Select Medical Holdings overcame an earnings wobble in its specialty hospital division to post solid second-quarter gains in revenue and profit on the strength of rising outpatient volumes, the company announced (PDF) Friday.
In the quarter, Mechanicsburg, Pa.-based Select Medical posted a 19% increase in income from operations to $101.1 million from $85 million in the year-earlier quarter.
Revenue in the second quarter spiked 24% over the prior year to $1.1 billion from $887.1 million.

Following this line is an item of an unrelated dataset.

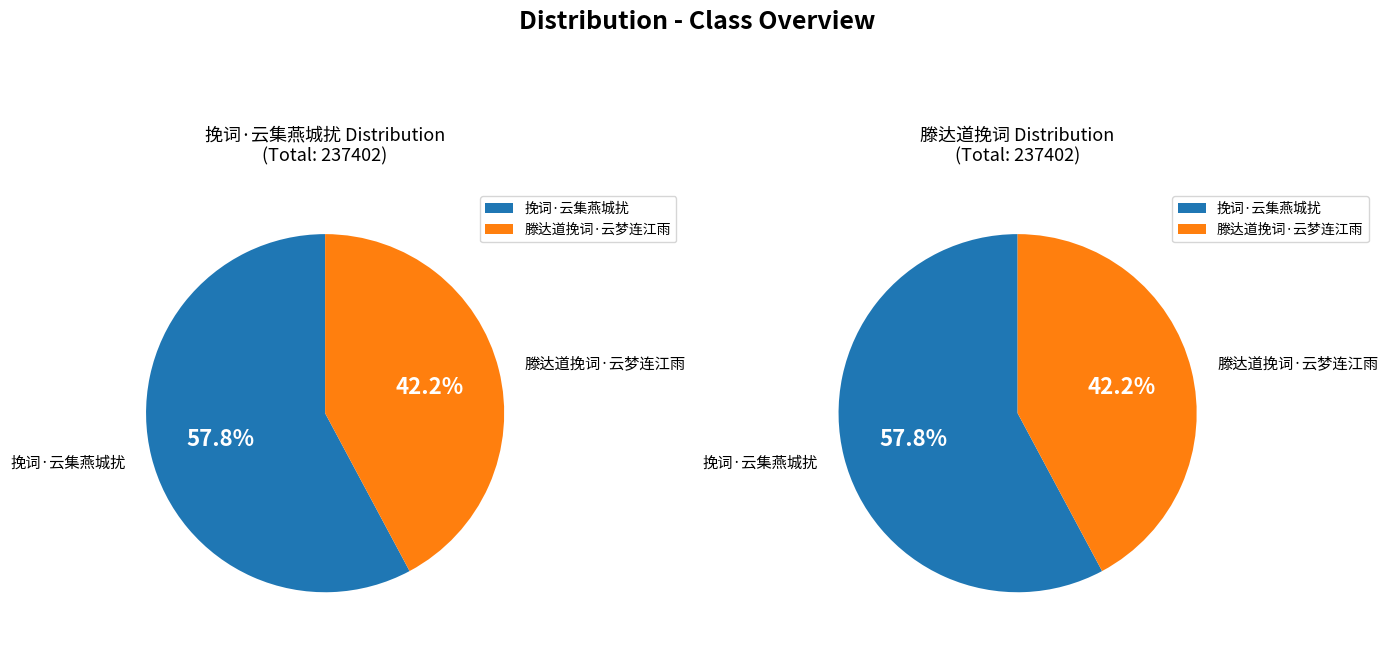

To the nearest percent, what portion does 挽词·云集燕城扰 represent?

58%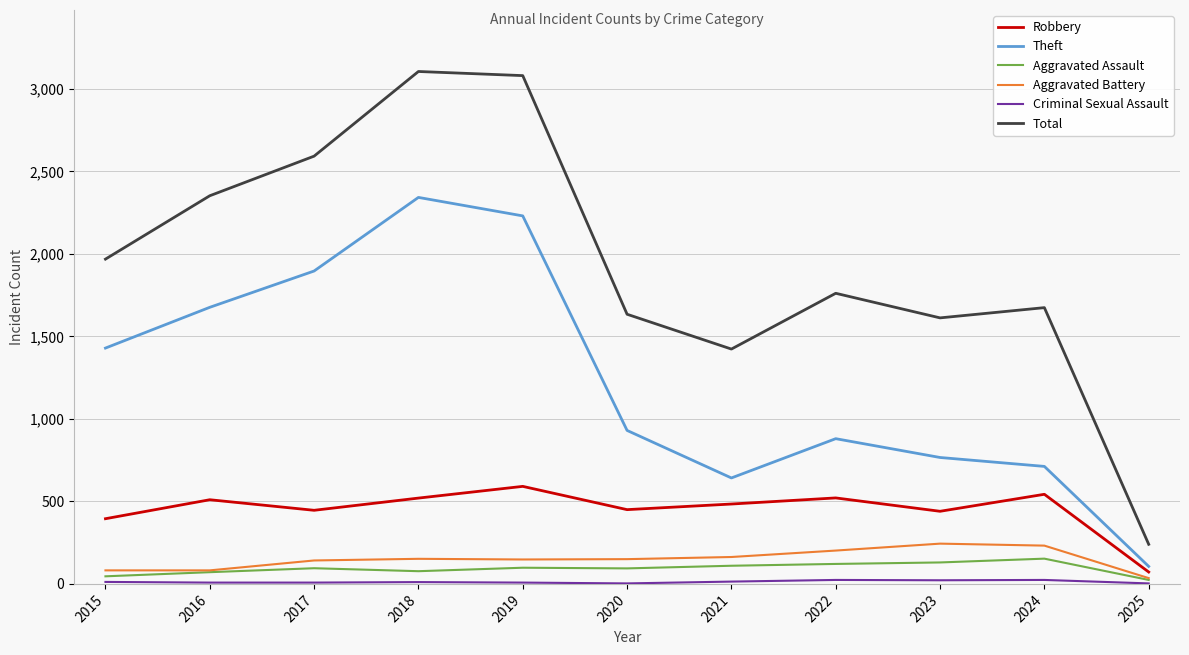

Is it true that Robbery equals 446 at 2017?

True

Both earnings and revenue were boosted by acquisitions, most notably Concentra last summer and Physiotherapy Associates in January.
Select Medical absorbed a 1% decline in revenue in its specialty hospital division as the company continues a transition at its 105 long-term acute-care hospitals to take sicker patients under Medicare's new reimbursement rules.
During an earnings call with analysts Friday, CEO Bob Ortenzio said 72 of those hospitals are only taking the most-acute or “criteria” patients under the new rules. The transition is resulting in higher revenue per admission, he said. But Select Medical is still working with tertiary hospitals in its markets to ensure they are getting the right patients for long-term, acute care, he said.
The 105 hospitals is five fewer than a year ago as the company has closed a handful. As of June 30, Select Medical had 18 rehabilitation hospitals, one more than a year ago.
The changes in the division have dented earnings. Adjusted EBITDA in the second quarter fell about 10% in the second quarter to $82.7 million from $91.5 million in the year-earlier quarter. The adjusted EBITDA margin in the second quarter dipped to 14.1% from 15.4%.
Select Medical's performance in outpatient rehabilitation was a different story. With 1,600 clinics today compared to 1,028 a year ago, the company logged 2.1 million outpatient rehab visits in the second quarter vs. 1.3 million in the year-earlier period.
That resulted in revenue jumping 24% to $207.8 million and a 33% increase in adjusted EBITDA to $38.1 million from $28.7 in the year-ago period.
Concentra, which Select Medical bought last year for $1 billion with private-equity group Welsh, Carson, Anderson & Stowe, contributed adjusted EBITDA in the quarter of $43 million vs. $11.2 million in the year-earlier period.